Thursday, May 03, 2007

Latest H-S and N&O circulation numbers

Audit Bureau of Circulations figures for the six-month period ending Mar. 31, 2007 are out. They show a 2.1% drop in circulation at the national level compared to the six-month period ending Mar. 31, 2006.

How about the two daily newspapers which circulate in the Duke/Durham area where the Duke Hoax, first called “the Duke lacrosse rape scandal,” has played out for the last thirteen months? How’d they do? (pdf table)

The Durham Herald Sun’s circulation dropped 17.1% (Sunday) and 17.6%(M-F).

The Raleigh News & Observer’s circulation dropped 0.4% (Sunday) and 0.5% (M-F).

The H-S reported an average Sunday circulation for the period of 37, 000 (rounded to nearest thousand); the N&O reported 213, 000.

I’ll say more about the H-S and N&O’s latest circulation figures in a day or so.

Meanwhile, here’s a Nov. 7, 2006 post, “The Herald Sun’s ABCs,” that begins:

Bob Ashley became editor of the Durham Herald Sun in late 2004. During the next 15 months, the paper’s circulation declined about 20%.
The post provides some background on the H-S and takes a look at its Hoax coverage up through the November, 2006 DA election, by which time the H-S, IMO, was campaigning for Nifong in its news columns and on its editorial page.

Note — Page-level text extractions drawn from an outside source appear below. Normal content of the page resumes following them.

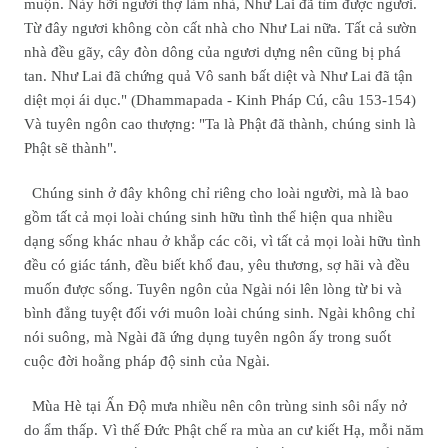
muộn. Này hỡi người thợ làm nhà, Như Lai đã tìm được ngươi.
Từ đây ngươi không còn cất nhà cho Như Lai nữa. Tất cả sườn
nhà đều gãy, cây đòn dông của ngươi dựng nên cũng bị phá
tan. Như Lai đã chứng quả Vô sanh bất diệt và Như Lai đã tận
diệt mọi ái dục." (Dhammapada - Kinh Pháp Cú, câu 153-154)
Và tuyên ngôn cao thượng: "Ta là Phật đã thành, chúng sinh là
Phật sẽ thành".
Chúng sinh ở đây không chỉ riêng cho loài người, mà là bao
gồm tất cả mọi loài chúng sinh hữu tình thể hiện qua nhiều
dạng sống khác nhau ở khắp các cõi, vì tất cả mọi loài hữu tình
đều có giác tánh, đều biết khổ đau, yêu thương, sợ hãi và đều
muốn được sống. Tuyên ngôn của Ngài nói lên lòng từ bi và
bình đẳng tuyệt đối với muôn loài chúng sinh. Ngài không chỉ
nói suông, mà Ngài đã ứng dụng tuyên ngôn ấy trong suốt
cuộc đời hoằng pháp độ sinh của Ngài.
Mùa Hè tại Ấn Độ mưa nhiều nên côn trùng sinh sôi nẩy nở
do ẩm thấp. Vì thế Đức Phật chế ra mùa an cư kiết Hạ, mỗi năm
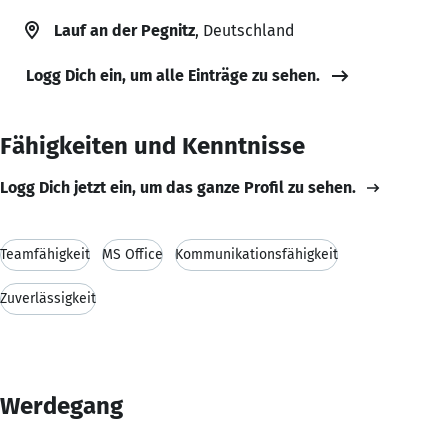
Lauf an der Pegnitz
, Deutschland
Logg Dich ein, um alle Einträge zu sehen.
Fähigkeiten und Kenntnisse
Logg Dich jetzt ein, um das ganze Profil zu sehen.
Teamfähigkeit
MS Office
Kommunikationsfähigkeit
Zuverlässigkeit
Werdegang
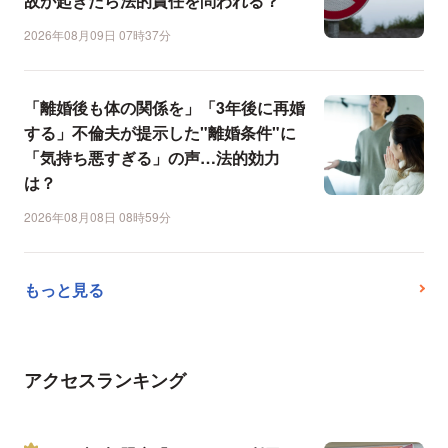
故が起きたら法的責任を問われる？
2026年08月09日 07時37分
「離婚後も体の関係を」「3年後に再婚
する」不倫夫が提示した"離婚条件"に
「気持ち悪すぎる」の声…法的効力
は？
2026年08月08日 08時59分
もっと見る
アクセスランキング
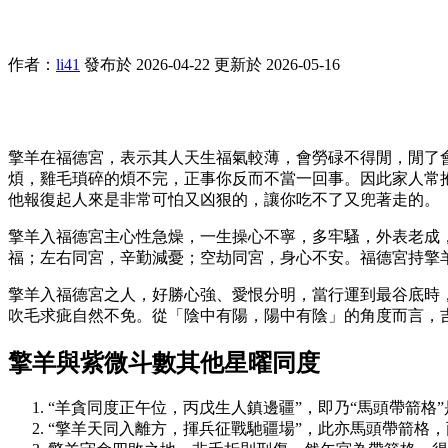
作者：
li41
發布於 2026-04-22
更新於 2026-05-16
擎羊在福德宮，表示其人天生福氣較薄，會勞碌不得閒，閒了
煩，雞毛瑣碎的煩不完，正事你反而不當一回事。因此家人常
他報復起人來是非常可怕又凶狠的，讓你吃不了又兜著走的。
擎羊入福德宮主心性急燥，一生操心不寧，多牢騷，外表老成
福；左右同宮，辛勤減憂；空劫同宮，身心不安。福德宮持擎
擎羊入福德宮之人，好勝心強、愛恨分明，當行運到最谷底時
吹毛求疵自然不免。從「陰中有陽，陽中有陰」的角度而言，
擎羊與紫微斗數其他星曜同度
“羊貪同度正午位，丙戊生人鎮邊疆”，即乃“馬頭帶箭
“擎羊天同入離方，揮兵征戰馳疆場”，此亦馬頭帶箭格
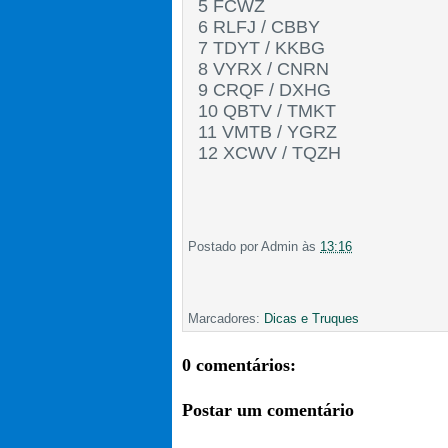
5 FCWZ
6 RLFJ / CBBY
7 TDYT / KKBG
8 VYRX / CNRN
9 CRQF / DXHG
10 QBTV / TMKT
11 VMTB / YGRZ
12 XCWV / TQZH
Postado por
Admin
às
13:16
Marcadores:
Dicas e Truques
0 comentários:
Postar um comentário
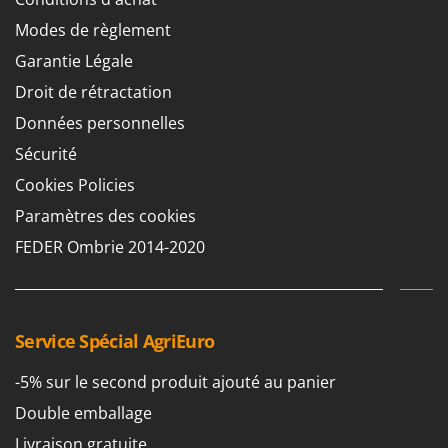
Perches Élagueuses
Francini
Modes de règlement
Pétrins à Spirale
Garantie Légale
G
Piscines
G3 Ferrari
Droit de rétractation
Planteuses de pommes de terre pour tracteur
Gardena
Données personnelles
Plateaux de coupe pour tracteur
Garofalo
Sécurité
Plumeuses
GeoTech
Cookies Policies
Pompes d'irrigation à tracteur
GeoTech Pro
Paramètres des cookies
Pompes de transfert
Gierre
Pompes immergées électriques
FEDER Ombrie 2014-2020
Ginko - MGM
Postes à souder
Gipeco
Poussoirs à saucisse
Girmi
Power Stations - Batteries - Centrales électriques portables
Service Spécial AgriEuro
GRAEF
Presses à pellets
Gre
-5% sur le second produit ajouté au panier
Pressoirs à fruits
GreenBay
Double emballage
Pressoirs à Raisin
Greenworks
Livraison gratuite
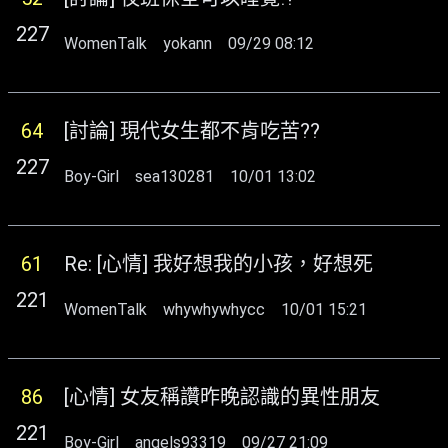
227
WomenTalk
yokann
09/29 08:12
64
[討論] 現代女生都不肯吃苦??
227
Boy-Girl
sea130281
10/01 13:02
61
Re: [心情] 我好想我的小孩，好想死
221
WomenTalk
whywhywhycc
10/01 15:21
86
[心情] 女友稱讚昨晚認識的異性朋友
221
Boy-Girl
angels93319
09/27 21:09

You should know that the H-S, in keeping with a practice in place for decades before the Paxton Company bought the paper and installed Ashley as “guy in charge,” does not formally endorse candidates for office.

However, there are ways to get around that and the H-S, IMO, did on its editorial page. It wasn’t for nothing that Nifong supporters here in Durham kept saying in Sept. and Oct.: “Did you take a look at that editorial in the H-S?”

5 comments:

Anonymous said...

John - too funny when you wrote " being in the center of one of the biggest news stories for thirteen months and they lost circulation " = parphrasing of course. If you get a chance, please share with us your thoughts on decling newspaper circulations. I went from buying three papers a day to none in the last two years. Now I use the 10,000 newspapers site and read there.

Anonymous said...

More karma.

Anonymous said...

Has anyone contacted Paxton Media officials in Paducah, Ky.? Do the people who run the company know what has happened to Ashley's Herald-Sun? What an amazing story.

Anonymous said...

The Editorials in the Durham Sun are often as rank as the Letters they feature. Devoid of reason. The editor is a Duke graduate? (what is up with his disconnect with things like due process, exculpatory evidence and race-baiting and his bewildering support of openly craven and incompetent Durham police and DAs?) Ashley appears to be clueless that America is watching and that America is stunned by his collaboration with those he was charged with scrutinizing. The Durham Sun is a ship without a crew lost in the Bermuda Triangle. Well, News Break: Herald Sun printing presses have been identified as the very spot where all ships sink and souls are lost in the NC Triangle.

Anonymous said...

JiC is right. Ashley didn't -- more likely, wouldn't -- see one of the greatest stories in American legal history unfolding in Durham. The result is an inexcusable failure, but not a surprising one considering who owns the H-S now and who captains it.

What we see in the H-S's miserable performance is, apparently, what Paxton Media Group regards as acceptable. But I cannot imagine any other media chain that would keep a management team so proficient at driving circulation down.

People inside and outside the H-S dismiss the paper as an embarrassing joke on Durham. The last thing a city with dysfunctional politics needs is a dysfunctional newspaper.